C’est aussi entamer une relation où C/chacun sera à S/sa place en ayant à l’esprit le bonheur de l’A/autre….

Qu’est-ce que je veux ?

Lister ses besoins, ses envies, ses motivations, ne pas se mentir. Oui écrire c’est important, ça concrétise, apporte un début de réalisation, un pas sur ce chemin qui nous attire.

Donc écrire une première liste simple (les développements viendront plus tard), par exemple :

Soumission sexuelle (soft ou hard)

Soumission dans plusieurs domaines, lesquels ?

Ai-je envie d’une dimension sado/maso, est-ce obligatoire ?

Suis-je attirée par le fétichisme ?

L’animalisation ?

C’est fou toutes les possibilités existantes, d’où la nécessité d’être au clair avec ses besoins.

Comment je souhaite le vivre?

Ponctuellement : des séances en privé, à la maison ou en club…

Ponctuellement dans le temps : le week end, en vacances…

A distance : virtuel.

A distance (virtuel) et avec des rencontres en réel.

En 24/7 en vivant ou non avec son Maître.

En 24/7 D/s et vanille…

A qui se soumettre ?

A un seul Maître (relation exclusive)

A un Maître qui choisira d’autres partenaires (hommes, femmes, notion de partage et de prêt)

En relation de pluridomination (ponctuelle ou sur la durée)

En couple déjà existant (ce qui est N/notre cas)

En couple vanille avec un Maître sur des temps définis avec l’accord du mari.

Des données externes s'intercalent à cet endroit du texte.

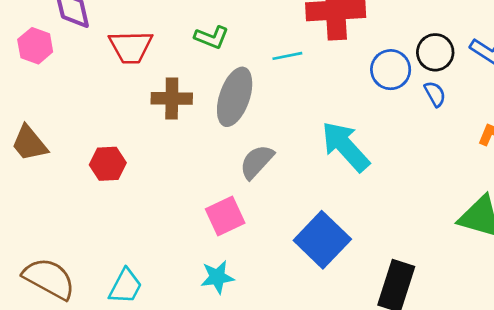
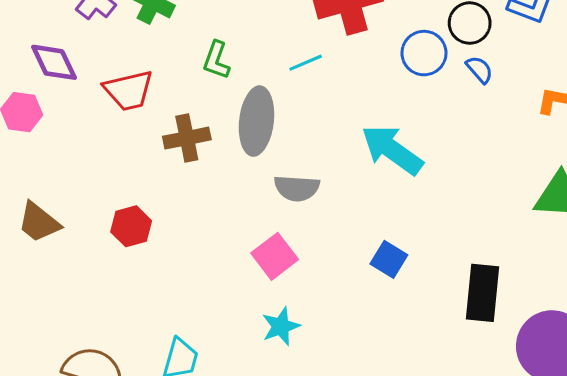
green L-shape: (212, 37) -> (216, 60), turned 100
gray semicircle: (257, 162) -> (297, 188), turned -117
blue square: (322, 240) -> (389, 259), size x0.6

Idem pour le Maître qui peut avoir une vie vanille en parallèle.

Même situation mais sans accord du mari (en cachette) , ce qui peut être aussi le cas pour le Maître.

V/vous constatez que les champs des possibles sont très étendus, il existe peut être d’autres possibilités.

Où trouver un Maître à qui offrir son consentement ?

Son mari s’il accepte un cheminement de découverte conjointe. Ce qui n’est pas toujours évident et quelquefois impossible. Se posera alors la question du choix de vie : rester ou se quitter.

A un Maître connu, reconnu, expérimenté que nous aurons repéré et dont nous pensons qu’Il a le profil correspondant à nos objectifs et nos attentes. Là il y a un aspect sécurisant, nous savons à peu près où nous allons.

A un Maître inexpérimenté mais avec lequel nous construirons la relation pas à pas et grandirons ensemble. Ce qui peut sembler plus aléatoire pour certaines.

Ces Maîtres expérimentés ou non se rencontrent par le biais de sites dédiés, dans les clubs et les structures BDSM, les soirées à thèmes de certains clubs libertins, les munchs …

Dans tous les cas place à la communication honnête, sérieuse, sans tabous ni cachotteries. Les non-dits et le travestissement de la réalité poseront problème à un moment ou à un autre.

Ce premier « débroussaillage » est un passage obligé pour toutes les soumises qui se cherchent, cela permettra de partir sur des bases saines dans l’optique d’un épanouissement respectueux, mutuel et consensuel. Toujours partager S/sa vision, S/ses attentes de la relation envisagée. Et, et, et savoir que le temps est un facteur essentiel dans la construction de ce lien. Ne pas se laisser emporter par un idéal utopique, s’ancrer dans la réalité, le quotidien peut paraître quelquefois banal, à N/nous de savoir le rendre intéressant et de lui donner de l’épaisseur.